Ticking Clock

McKinley wants to rescue pension fund

Since 2013, U.S. Rep. David McKinley has been introducing bills aimed at rescuing the pension program covering 105,000 active and retired coal miners. McKinley, R-W.Va., is aware that no later than 2022, perhaps sooner, the retirement fund will become insolvent, leaving tens of thousands of retired miners and their families in deep, deep trouble.

Reluctance by many of McKinley’s peers in the House is understandable. The United Mine Workers of America Pension Plan is not the only private-sector retirement fund in financial difficulty. Using taxpayers’ money to bail out one would lead to calls that the same be done for others.

But the congressman is right to point out that while many other pension systems are beleaguered, none faces insolvency as soon as that covering the miners.

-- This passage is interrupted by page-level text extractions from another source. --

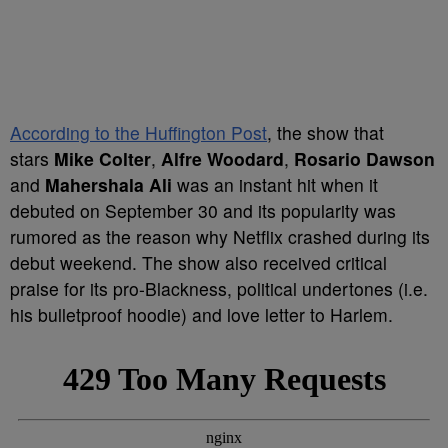
According to the Huffington Post
, the show that
stars
Mike Colter
,
Alfre Woodard
,
Rosario Dawson
and
Mahershala Ali
was an instant hit when it
debuted on September 30 and its popularity was
rumored as the reason why Netflix crashed during its
debut weekend. The show also received critical
praise for its pro-Blackness, political undertones (i.e.
his bulletproof hoodie) and love letter to Harlem.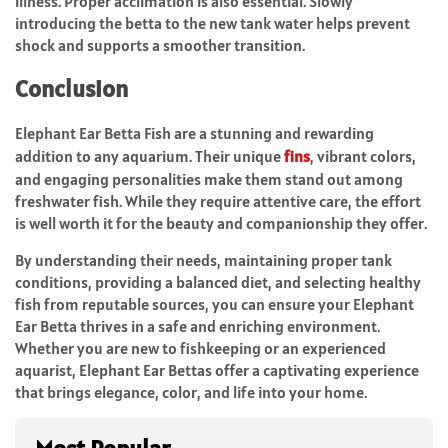
illness. Proper acclimation is also essential. Slowly
introducing the betta to the new tank water helps prevent
shock and supports a smoother transition.
Conclusion
Elephant Ear Betta Fish are a stunning and rewarding
addition to any aquarium. Their unique
fins
, vibrant colors,
and engaging personalities make them stand out among
freshwater fish. While they require attentive care, the effort
is well worth it for the beauty and companionship they offer.
By understanding their needs, maintaining proper tank
conditions, providing a balanced diet, and selecting healthy
fish from reputable sources, you can ensure your Elephant
Ear Betta thrives in a safe and enriching environment.
Whether you are new to fishkeeping or an experienced
aquarist, Elephant Ear Bettas offer a captivating experience
that brings elegance, color, and life into your home.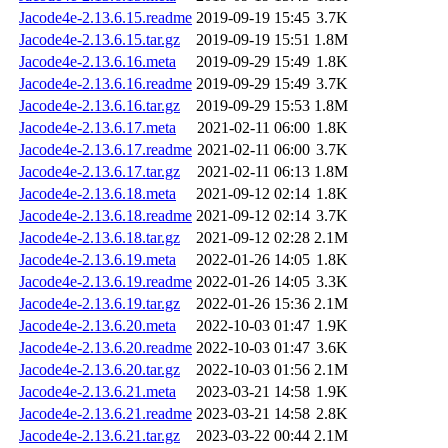
Jacode4e-2.13.6.15.readme
2019-09-19 15:45
3.7K
Jacode4e-2.13.6.15.tar.gz
2019-09-19 15:51
1.8M
Jacode4e-2.13.6.16.meta
2019-09-29 15:49
1.8K
Jacode4e-2.13.6.16.readme
2019-09-29 15:49
3.7K
Jacode4e-2.13.6.16.tar.gz
2019-09-29 15:53
1.8M
Jacode4e-2.13.6.17.meta
2021-02-11 06:00
1.8K
Jacode4e-2.13.6.17.readme
2021-02-11 06:00
3.7K
Jacode4e-2.13.6.17.tar.gz
2021-02-11 06:13
1.8M
Jacode4e-2.13.6.18.meta
2021-09-12 02:14
1.8K
Jacode4e-2.13.6.18.readme
2021-09-12 02:14
3.7K
Jacode4e-2.13.6.18.tar.gz
2021-09-12 02:28
2.1M
Jacode4e-2.13.6.19.meta
2022-01-26 14:05
1.8K
Jacode4e-2.13.6.19.readme
2022-01-26 14:05
3.3K
Jacode4e-2.13.6.19.tar.gz
2022-01-26 15:36
2.1M
Jacode4e-2.13.6.20.meta
2022-10-03 01:47
1.9K
Jacode4e-2.13.6.20.readme
2022-10-03 01:47
3.6K
Jacode4e-2.13.6.20.tar.gz
2022-10-03 01:56
2.1M
Jacode4e-2.13.6.21.meta
2023-03-21 14:58
1.9K
Jacode4e-2.13.6.21.readme
2023-03-21 14:58
2.8K
Jacode4e-2.13.6.21.tar.gz
2023-03-22 00:44
2.1M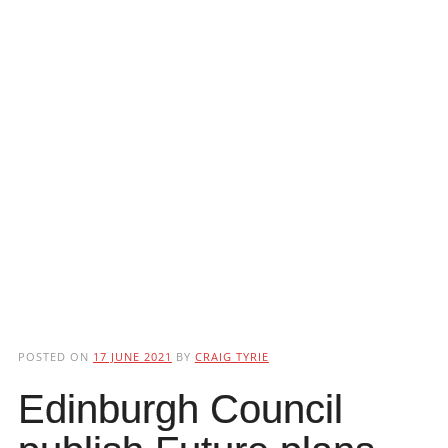
POSTED ON
17 JUNE 2021
BY
CRAIG TYRIE
Edinburgh Council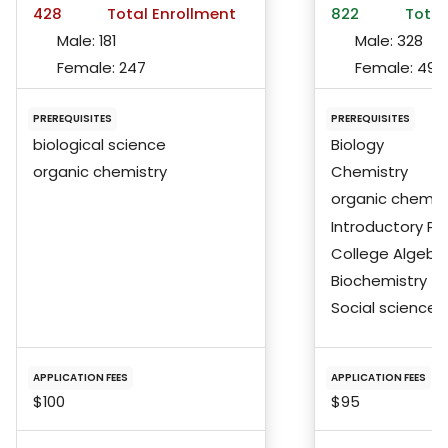
428
Total Enrollment
822
Total
Male:
181
Male:
328
Female:
247
Female:
492
PREREQUISITES
PREREQUISITES
biological science
Biology
organic chemistry
Chemistry
organic chemis
Introductory Ph
College Algebra
Biochemistry
Social science
APPLICATION FEES
APPLICATION FEES
$100
$95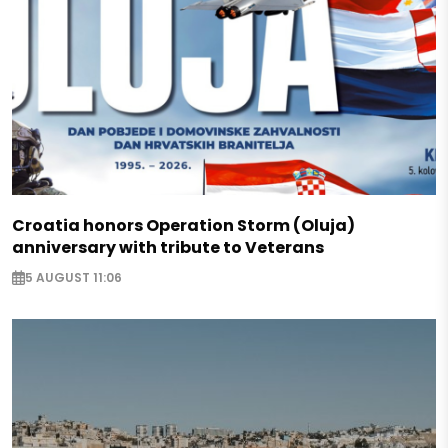
Croatia honors Operation Storm (Oluja)
anniversary with tribute to Veterans
5 AUGUST 11:06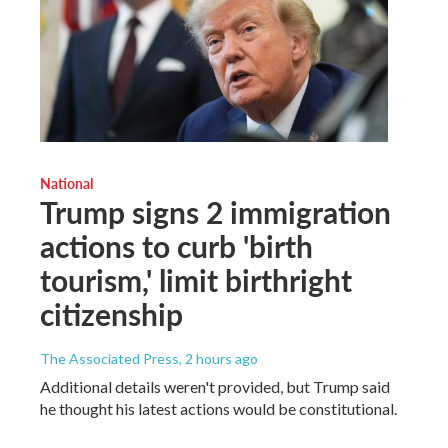
National
Trump signs 2 immigration
actions to curb 'birth
tourism,' limit birthright
citizenship
The Associated Press
, 2 hours ago
Additional details weren't provided, but Trump said
he thought his latest actions would be constitutional.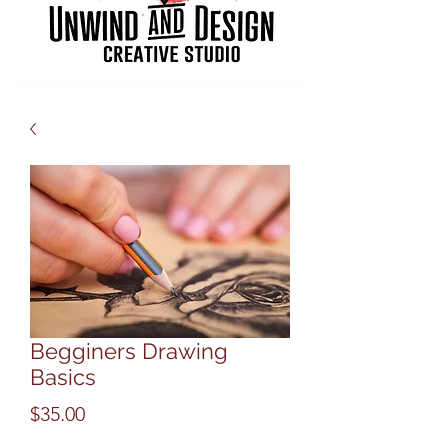
Begginers Drawing
Basics
Price
$35.00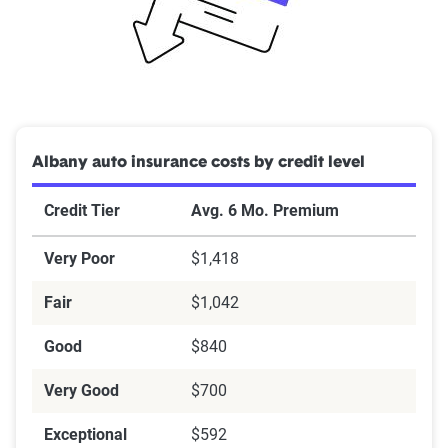
Albany auto insurance costs by credit level
Credit Tier
Avg. 6 Mo. Premium
Very Poor
$1,418
Fair
$1,042
Good
$840
Very Good
$700
Exceptional
$592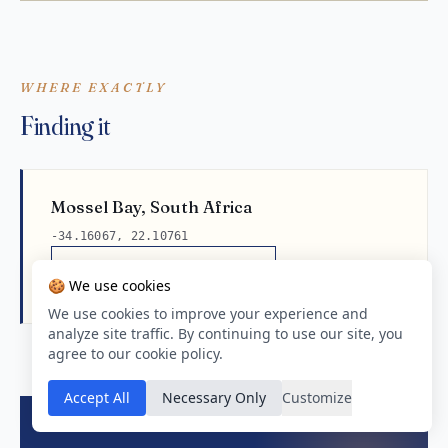
WHERE EXACTLY
Finding it
Mossel Bay, South Africa
-34.16067, 22.10761
Open in Google Maps
🍪 We use cookies
We use cookies to improve your experience and
analyze site traffic. By continuing to use our site, you
agree to our cookie policy.
Accept All
Necessary Only
Customize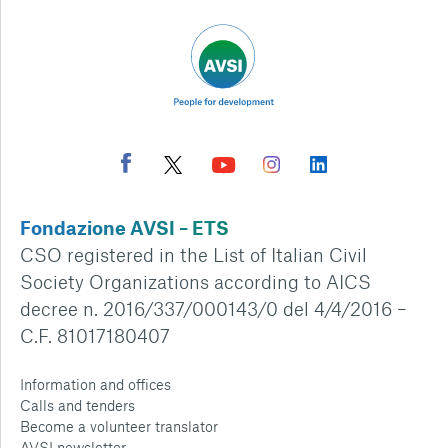
Fondazione AVSI – ETS
CSO registered in the List of Italian Civil
Society Organizations according to AICS
decree n. 2016/337/000143/0 del 4/4/2016 –
C.F. 81017180407
Information and offices
Calls and tenders
Become a volunteer translator
AVSI newsletter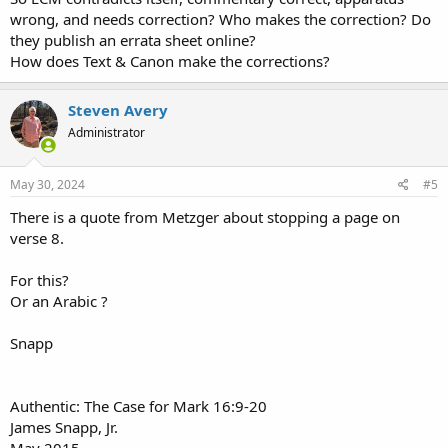
wrong, and needs correction? Who makes the correction? Do
they publish an errata sheet online?
How does Text & Canon make the corrections?
Steven Avery
Administrator
May 30, 2024
#5
There is a quote from Metzger about stopping a page on
verse 8.
For this?
Or an Arabic ?
Snapp
Authentic: The Case for Mark 16:9-20
James Snapp, Jr.
May 2015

Last year, McKinley was successful in convincing fellow lawmakers to provide a mechanism to prevent insolvency of the health insurance program for retired miners. That preserved benefits for an estimated 22,000 retirees and their families.

So it is not as if lawmakers are blind to the dilemma in which so many miners find themselves.

But action is needed, and soon, to save the pension system.

Earlier this week, McKinley led an initiative under which 25 representatives signed a letter to the congressional Joint Select Committee on the Solvency of Multi-Employer Pension Plans. Every member of the House from West Virginia, along with Reps. Bill Johnson and Bob Gibbs, both R-Ohio, signed it.

The signatories reminded committee members that the miners’ pension plan is far from a lavish one. The average monthly retirement check paid out is just $582 a month.

Yet without that, it is difficult to understand how many retirees will be able to pay the bills.

McKinley and the other signatories also pointed out that unless Congress comes up with a solution, the cost to taxpayers later could be enormous. That is because if the miners’ fund goes broke, the taxpayer-funded Pension Benefit Guaranty Corp. may have to step in.

It has been five years since McKinley began trying to convince other lawmakers of the need to rescue the miners’ pension fund. It is long past time to end the uncertainty.